CONSIGNE ÉCRITE 1
Relevez toutes les indications de date (jour, mois ou année) que donne l'article sur le concert du Cercle de l'Harmonie.
CONSIGNE ÉCRITE 2
Renvoyez sans rien y changer le passage de l'article sur le concert du Cercle de l'Harmonie qui va de « A l’instar de » jusqu'à « la 2ème de Bruckner. ».

TEXTE À LIRE
———

L’Orchestre de Paris ayant annulé les concerts prévus les 5 et 6 janvier, l’actualité symphonique est particulièrement calme dans la capitale cette semaine, ce qui ne peut que contribuer à mettre en lumière la venue de Jérémie Rhorer (photo) et de son Cercle de l’Harmonie, vendredi 7 à la Philharmonie, dans un programme réunissant deux ouvrages exactement contemporains et tous deux en ut mineur : la Symphonie n° 1 de Brahms et la Symphonie n° 2 de Bruckner. La présence de ce dernier au répertoire de la formation peut surprendre ; on la comprend mieux en remontant d’un peu plus d’un an dans le temps.
A l’instar de tous les autres ensembles, le Cercle de l’Harmonie a été confronté à bien des annulations depuis le début la crise sanitaire. Des engagements ont toutefois heureusement pu être maintenus dont un, déterminant pour l’actualité qui nous occupe comme pour l’avenir de la formation et l’évolution de son répertoire. Invités de la prestigieuse Brucknerfest de Linz en octobre 2020, Rhorer et ses musiciens y ont en effet interprété avec succès la 1ère Symphonie de Brahms et la 2ème de Bruckner.

———

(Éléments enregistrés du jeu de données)
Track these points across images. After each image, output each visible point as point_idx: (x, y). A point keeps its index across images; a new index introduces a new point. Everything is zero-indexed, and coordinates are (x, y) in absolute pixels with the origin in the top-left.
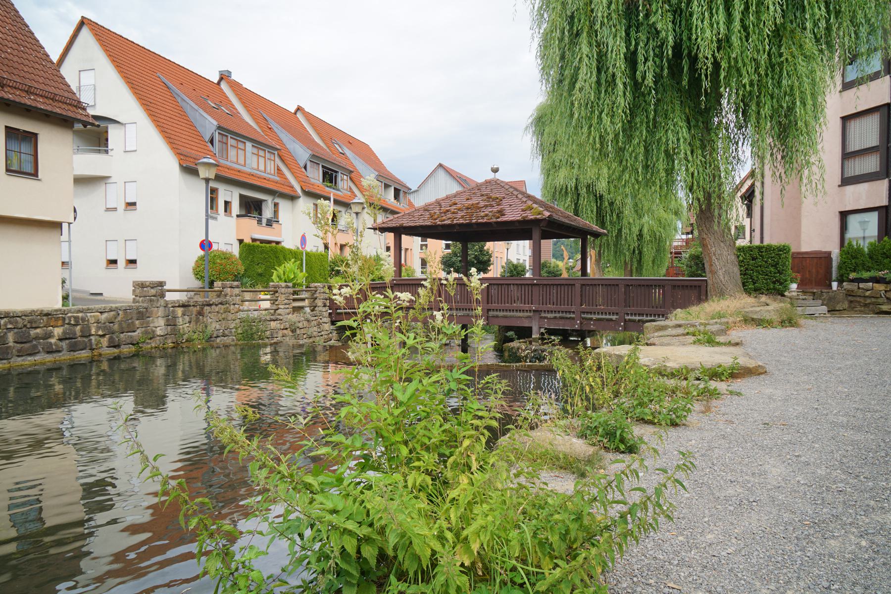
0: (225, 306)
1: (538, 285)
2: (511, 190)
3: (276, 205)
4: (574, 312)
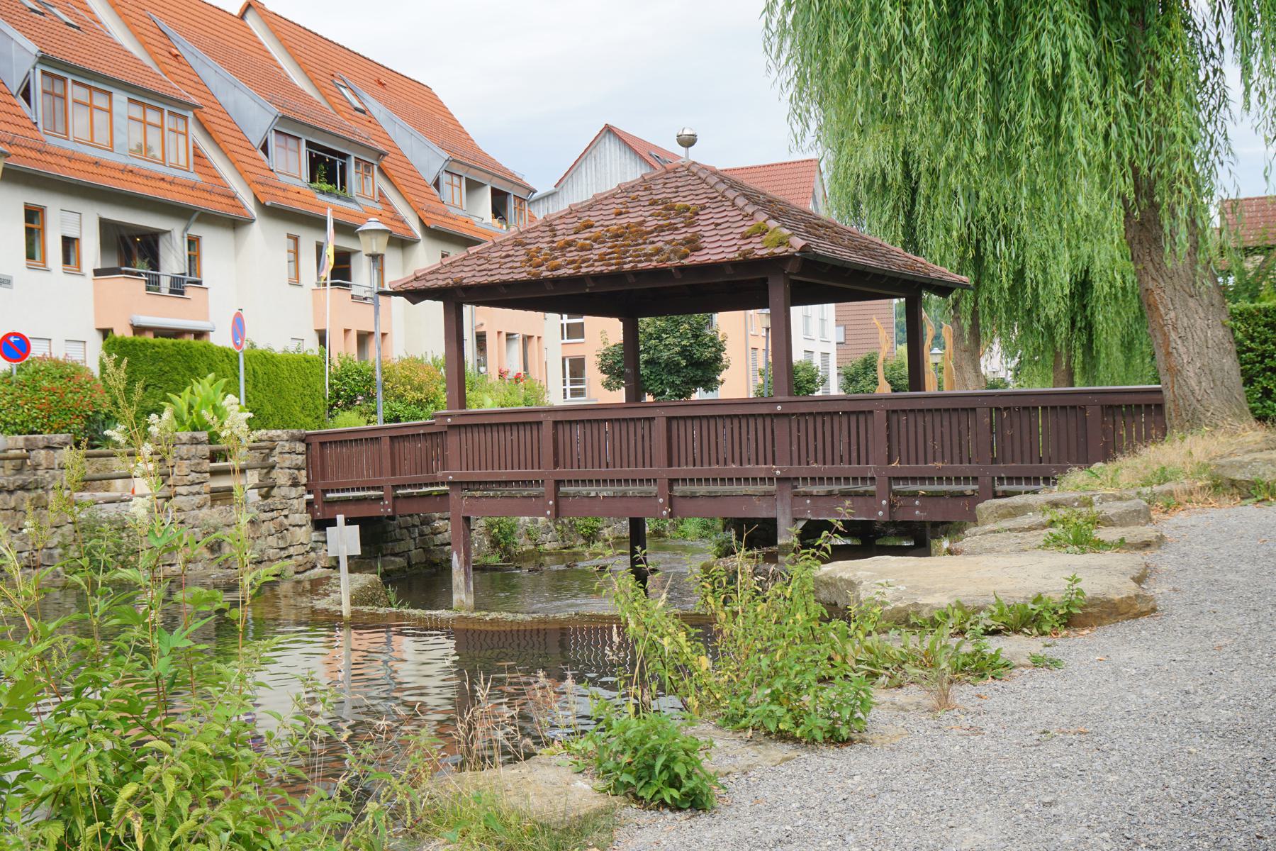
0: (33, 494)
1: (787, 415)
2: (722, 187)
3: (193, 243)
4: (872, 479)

———

RÉSULTAT DE L'EXERCICE 1
- les 5 et 6 janvier
- vendredi 7
- octobre 2020

RÉSULTAT DE L'EXERCICE 2
A l’instar de tous les autres ensembles, le Cercle de l’Harmonie a été confronté à bien des annulations depuis le début la crise sanitaire. Des engagements ont toutefois heureusement pu être maintenus dont un, déterminant pour l’actualité qui nous occupe comme pour l’avenir de la formation et l’évolution de son répertoire. Invités de la prestigieuse Brucknerfest de Linz en octobre 2020, Rhorer et ses musiciens y ont en effet interprété avec succès la 1ère Symphonie de Brahms et la 2ème de Bruckner.